[X86] Don't fold away the memory operand of an xchg.

xchg with a mem operand has different locking semantics. If we unfold it into a xchg r,r we will loose the implicit lock. Likewise we never want to fold a register xchg into a memory one as it would be a lot slower. This triggers during LLVM selfhost. git-svn-id: https://llvm.org/svn/llvm-project/llvm/trunk@304163 91177308-0d34-0410-b5e6-96231b3b80d8
2024-11-24 04:09:45 +00:00 · 2017-05-29 16:25:20 +00:00 · 2017-05-29 16:25:20 +00:00 · 3259254476
commit 3259254476
parent 98be03e2e2
2 changed files with 45 additions and 1 deletions
--- a/test/CodeGen/X86/xchg-nofold.ll
+++ b/test/CodeGen/X86/xchg-nofold.ll
@ -0,0 +1,37 @@
+; RUN: llc -mtriple=x86_64-linux-gnu < %s | FileCheck %s
+
+%"struct.std::atomic" = type { %"struct.std::atomic_bool" }
+%"struct.std::atomic_bool" = type { %"struct.std::__atomic_base" }
+%"struct.std::__atomic_base" = type { i8 }
+
+; CHECK-LABEL: _Z3fooRSt6atomicIbEb
+define zeroext i1 @_Z3fooRSt6atomicIbEb(%"struct.std::atomic"* nocapture dereferenceable(1) %a, i1 returned zeroext %b) nounwind {
+entry:
+  %frombool.i.i = zext i1 %b to i8
+  %_M_i.i.i = getelementptr inbounds %"struct.std::atomic", %"struct.std::atomic"* %a, i64 0, i32 0, i32 0, i32 0
+  %0 = ptrtoint i8* %_M_i.i.i to i64
+  %1 = lshr i64 %0, 3
+  %2 = add i64 %1, 2147450880
+  %3 = inttoptr i64 %2 to i8*
+  %4 = load i8, i8* %3
+  %5 = icmp ne i8 %4, 0
+  br i1 %5, label %6, label %11
+
+; <label>:6:                                      ; preds = %entry
+  %7 = and i64 %0, 7
+  %8 = trunc i64 %7 to i8
+  %9 = icmp sge i8 %8, %4
+  br i1 %9, label %10, label %11
+
+; <label>:10:                                     ; preds = %6
+  call void @__asan_report_store1(i64 %0)

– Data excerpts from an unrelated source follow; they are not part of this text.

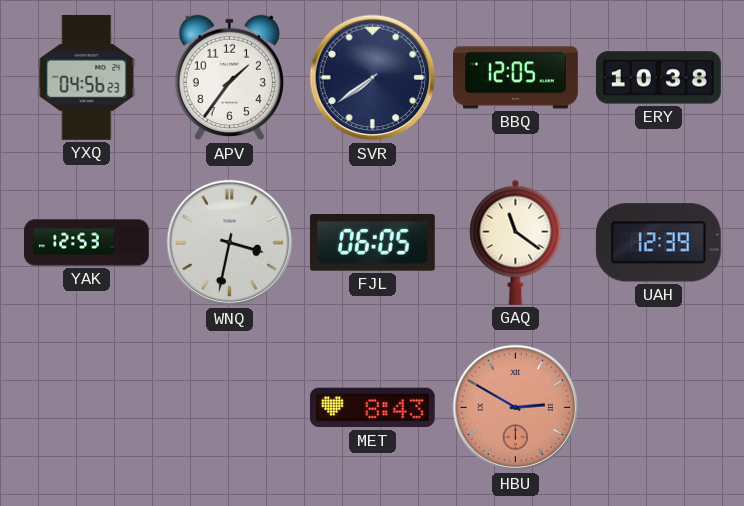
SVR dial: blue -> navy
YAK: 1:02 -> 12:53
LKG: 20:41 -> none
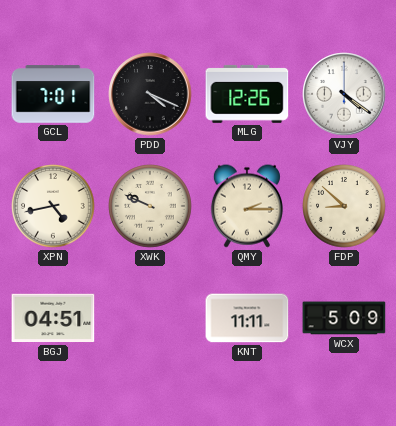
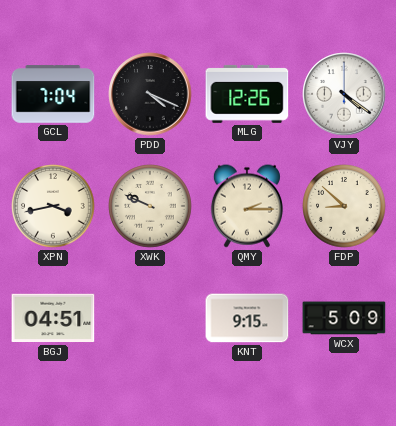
GCL: 7:01 -> 7:04
XPN: 4:43 -> 3:43
KNT: 11:11 -> 9:15
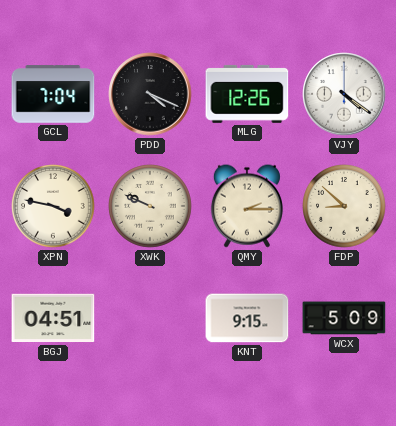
XPN: 3:43 -> 3:47
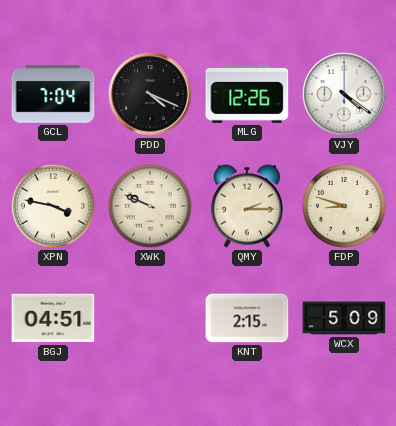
FDP: 8:52 -> 8:48
KNT: 9:15 -> 2:15
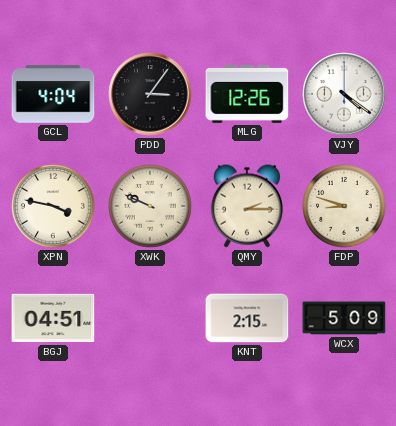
GCL: 7:04 -> 4:04
PDD: 4:19 -> 3:06
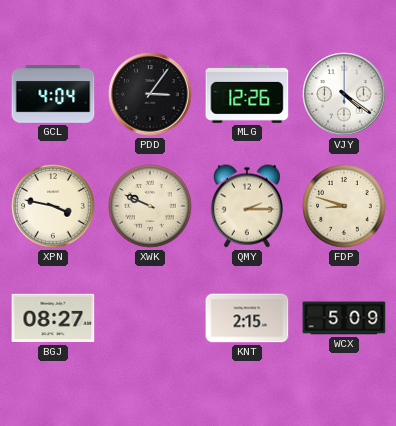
BGJ: 04:51 -> 08:27
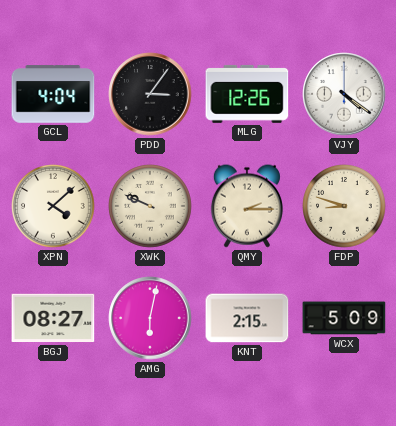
XPN: 3:47 -> 4:08
AMG: none -> 6:02
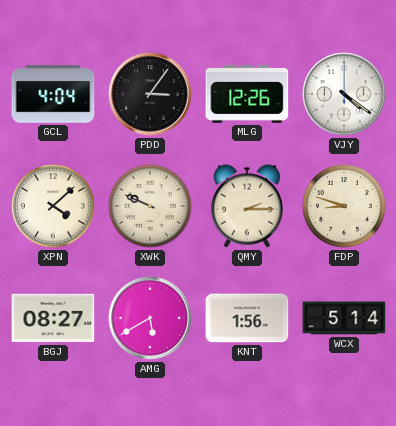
AMG: 6:02 -> 5:40
KNT: 2:15 -> 1:56
WCX: 5:09 -> 5:14
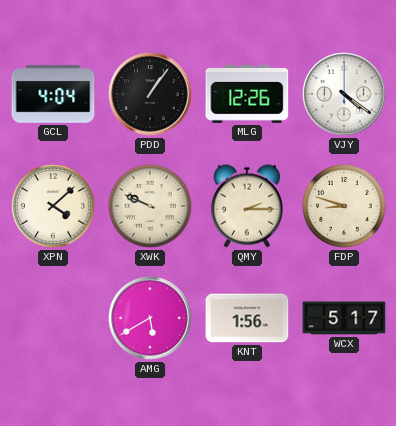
PDD: 3:06 -> 1:06
BGJ: 08:27 -> none
WCX: 5:14 -> 5:17
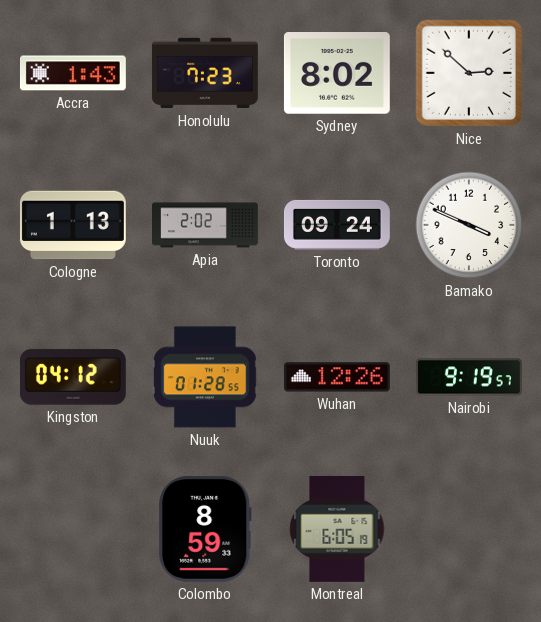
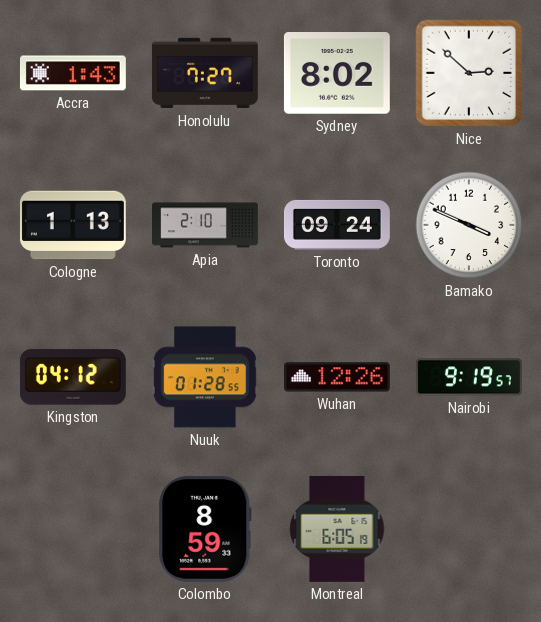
Honolulu: 7:23 -> 7:27
Apia: 2:02 -> 2:10
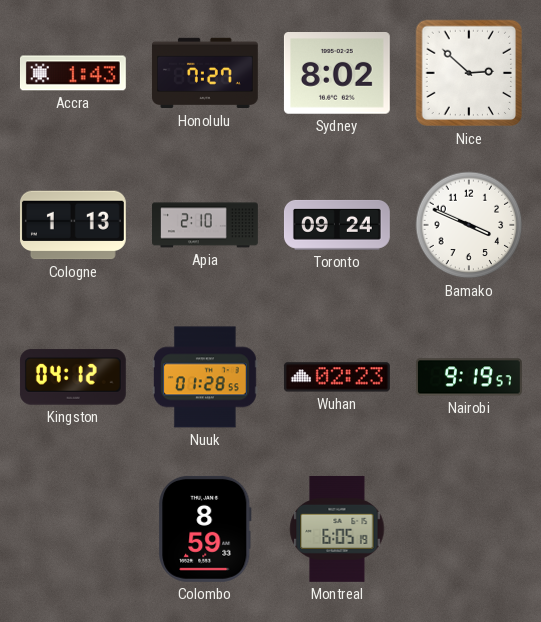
Wuhan: 12:26 -> 02:23
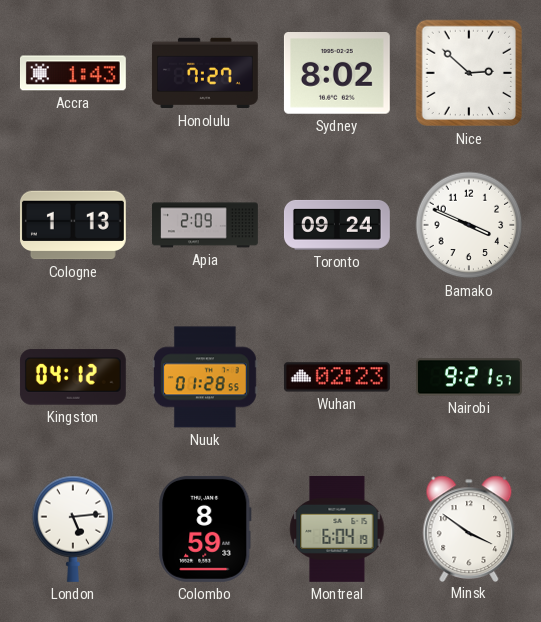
Apia: 2:10 -> 2:09
Nairobi: 9:19 -> 9:21
London: none -> 5:14
Montreal: 6:05 -> 6:04
Minsk: none -> 3:51
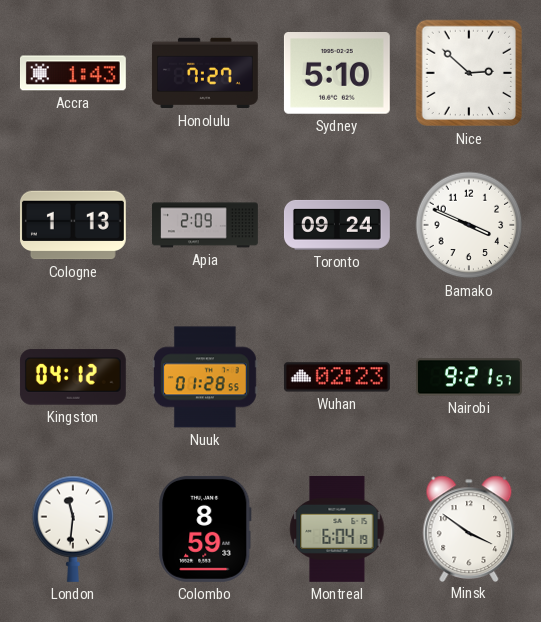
Sydney: 8:02 -> 5:10
London: 5:14 -> 11:31
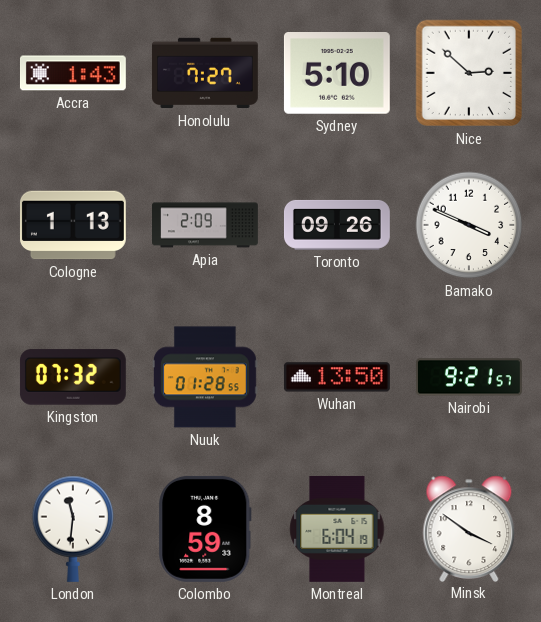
Toronto: 09:24 -> 09:26
Kingston: 04:12 -> 07:32
Wuhan: 02:23 -> 13:50
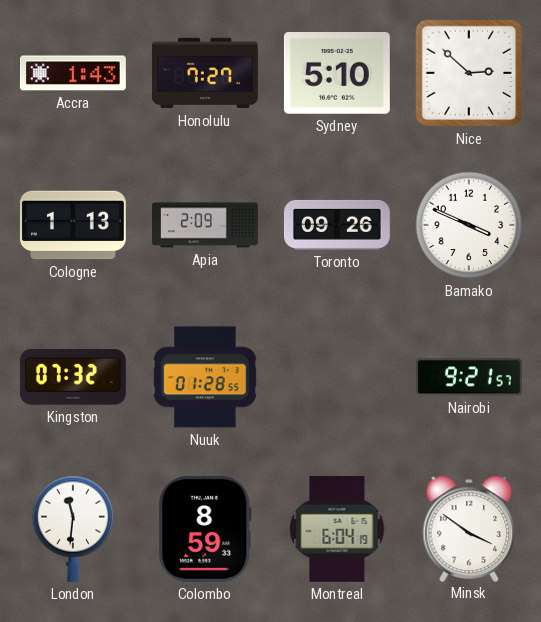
Wuhan: 13:50 -> none
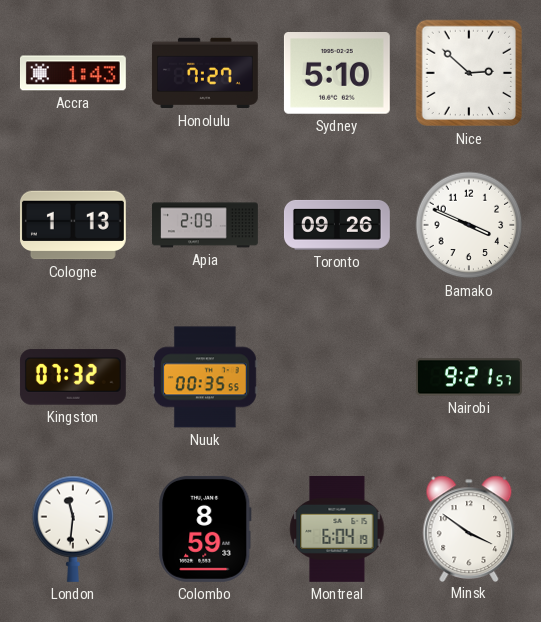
Nuuk: 01:28 -> 00:35
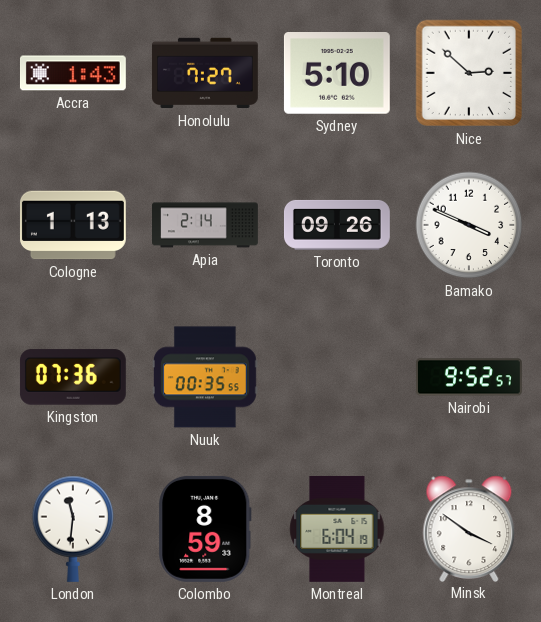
Apia: 2:09 -> 2:14
Kingston: 07:32 -> 07:36
Nairobi: 9:21 -> 9:52
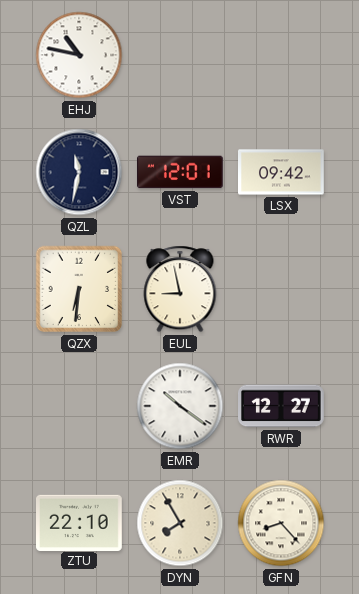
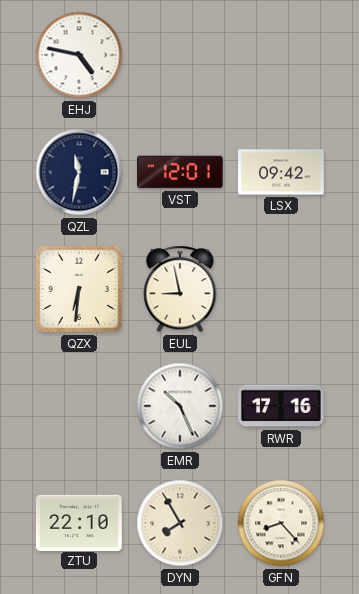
EHJ: 10:47 -> 4:47
EMR: 10:21 -> 10:26
RWR: 12:27 -> 17:16
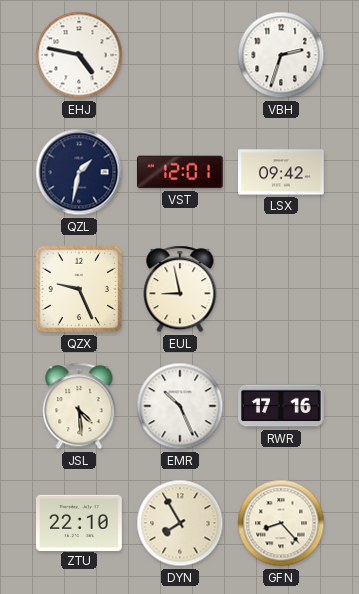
VBH: none -> 2:33
QZL: 11:32 -> 1:32
QZX: 6:31 -> 9:26
JSL: none -> 4:29
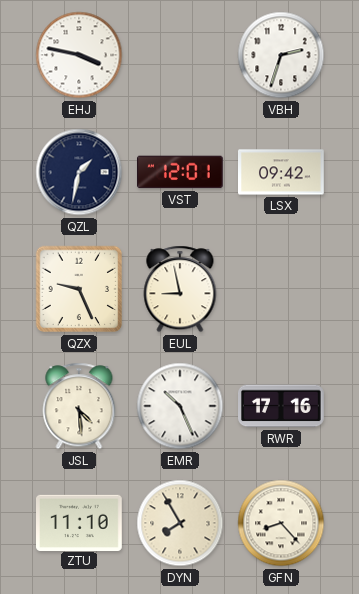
EHJ: 4:47 -> 3:47
ZTU: 22:10 -> 11:10
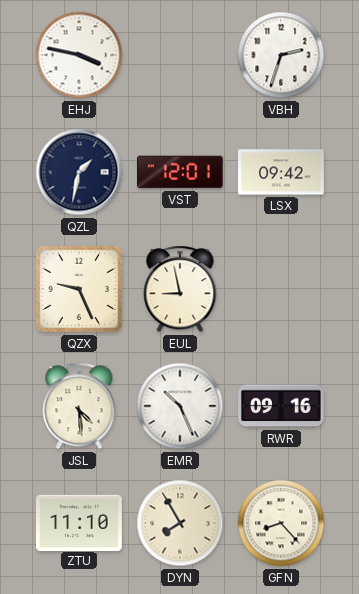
RWR: 17:16 -> 09:16
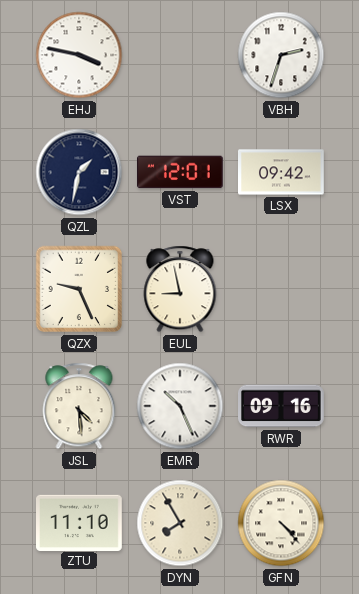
GFN: 8:23 -> 4:23
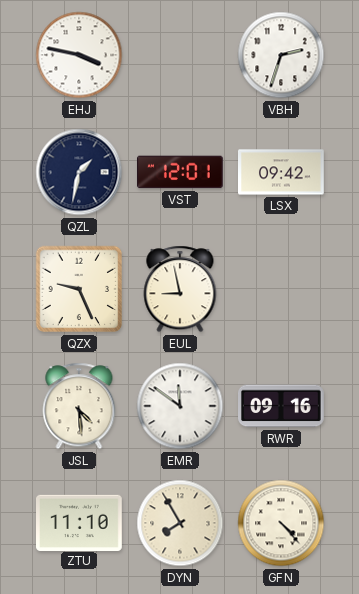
EMR: 10:26 -> 11:51
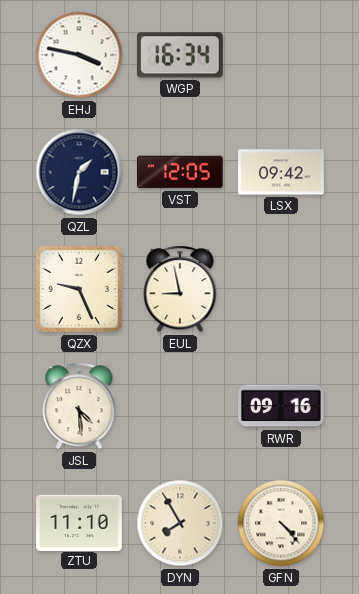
WGP: none -> 16:34
VBH: 2:33 -> none
VST: 12:01 -> 12:05
EMR: 11:51 -> none
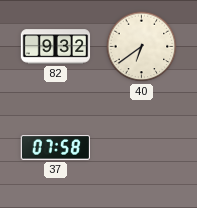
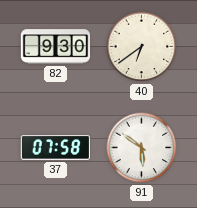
82: 9:32 -> 9:30
91: none -> 5:51
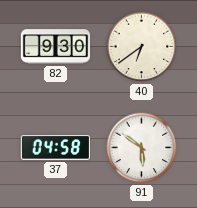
37: 07:58 -> 04:58
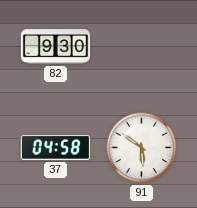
40: 6:39 -> none
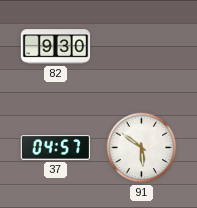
37: 04:58 -> 04:57
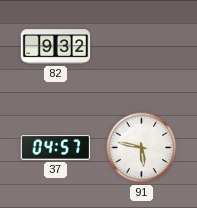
82: 9:30 -> 9:32
91: 5:51 -> 5:47
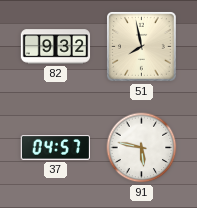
51: none -> 7:58
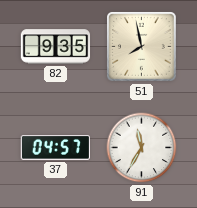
82: 9:32 -> 9:35
91: 5:47 -> 11:35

+  call void asm sideeffect "", ""()
+  unreachable
+
+; <label>:11:                                     ; preds = %6, %entry
+  store atomic i8 %frombool.i.i, i8* %_M_i.i.i seq_cst, align 1
+; CHECK: xchgb	%{{.*}}, (%{{.*}})
+  ret i1 %b
+}
+
+declare void @__asan_report_store1(i64)
--- a/utils/TableGen/X86FoldTablesEmitter.cpp
+++ b/utils/TableGen/X86FoldTablesEmitter.cpp
@ -77,7 +77,14 @@ const char *const NoFoldSet[] = {
    "TCRETURNri64",
    "TCRETURNmi64", // Special dealing (in X86InstrCompiler.td under
    "TCRETURNri",   // "tailcall stuff" section).
-    "TCRETURNmi"
+    "TCRETURNmi",
+
+    // Never fold XCHG, the register and memory forms have different locking
+    // semantics.
+    "XCHG8rr",  "XCHG8rm",
+    "XCHG16rr", "XCHG16rm",
+    "XCHG32rr", "XCHG32rm",
+    "XCHG64rr", "XCHG64rm",

    // Different calculations of the folded operand between
    // memory and register forms (folding is illegal).